TASK INSTRUCTIONS = In the records below, find the line that contains "Bug: Sorting problem" and the line that contains "Image Cropping hangs, priority: P2 -> P1", then retype exactly those two lines and every line between them.

DATA FOR ANALYSIS =
+++

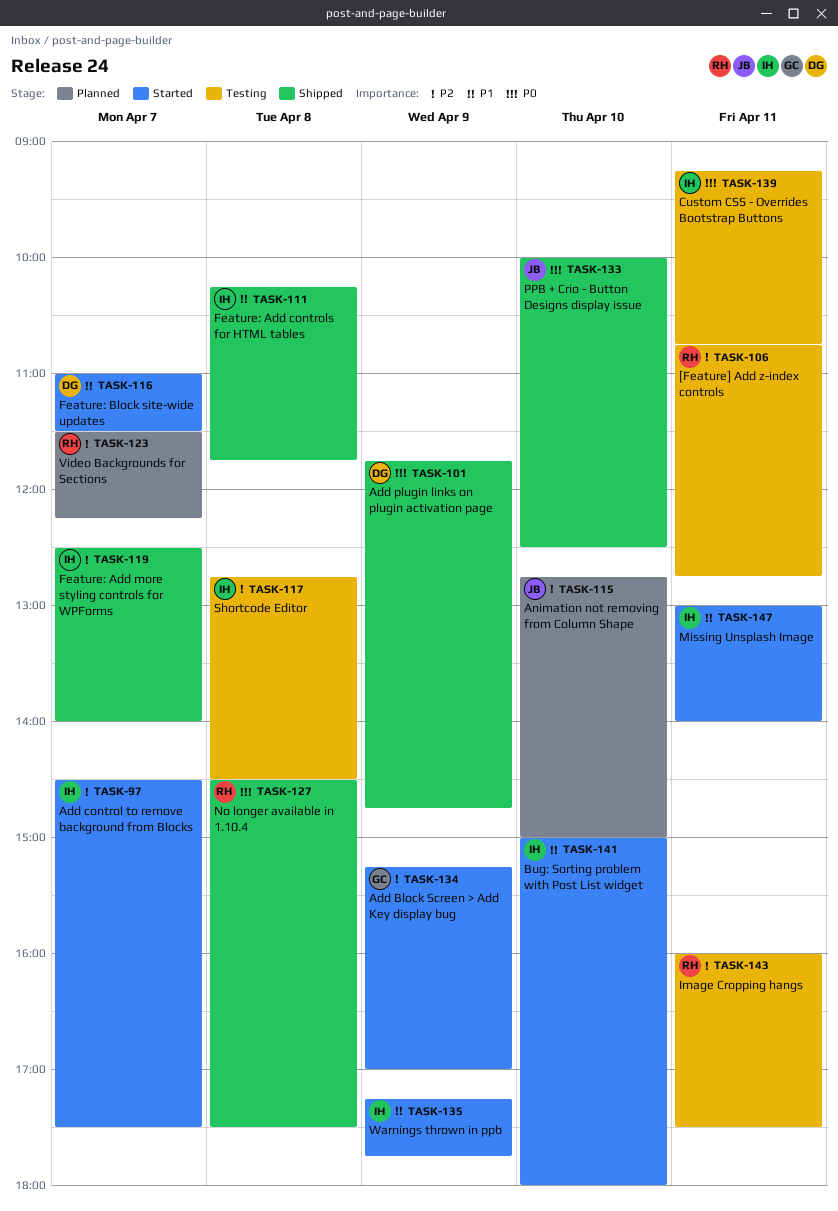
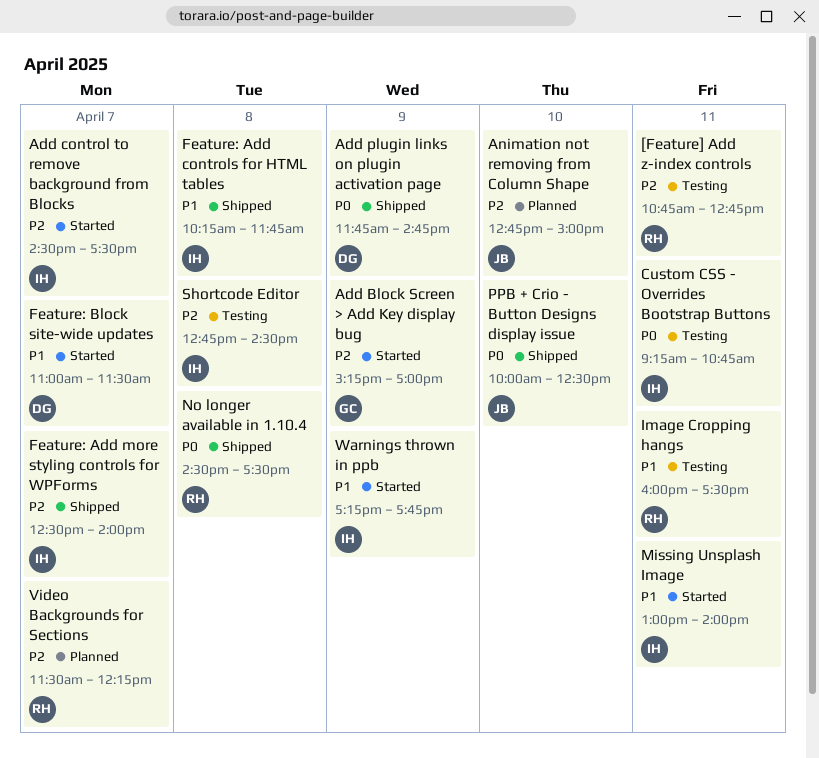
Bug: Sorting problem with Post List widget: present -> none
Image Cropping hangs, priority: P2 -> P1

+++

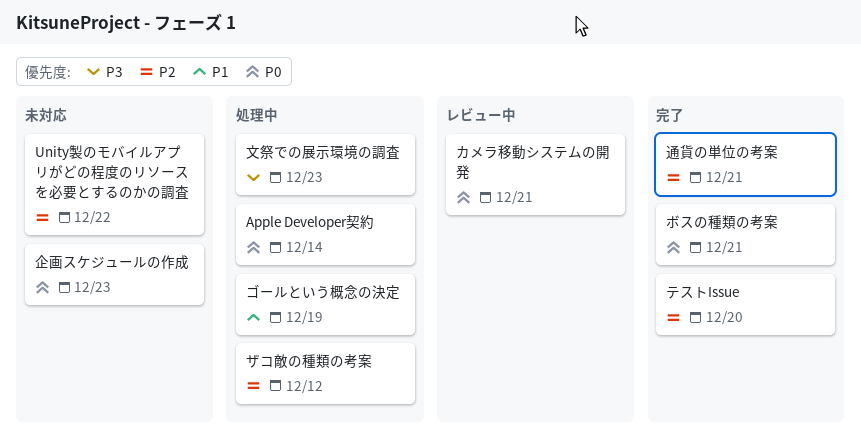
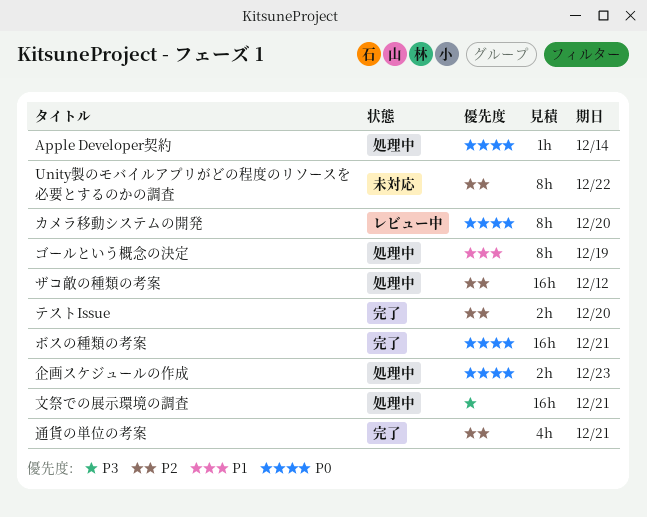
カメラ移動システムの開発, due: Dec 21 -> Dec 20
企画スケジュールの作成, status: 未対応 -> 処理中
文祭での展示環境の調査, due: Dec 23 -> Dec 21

+++

EXERCISE ANSWER =
Bug: Sorting problem with Post List widget: present -> none
Image Cropping hangs, priority: P2 -> P1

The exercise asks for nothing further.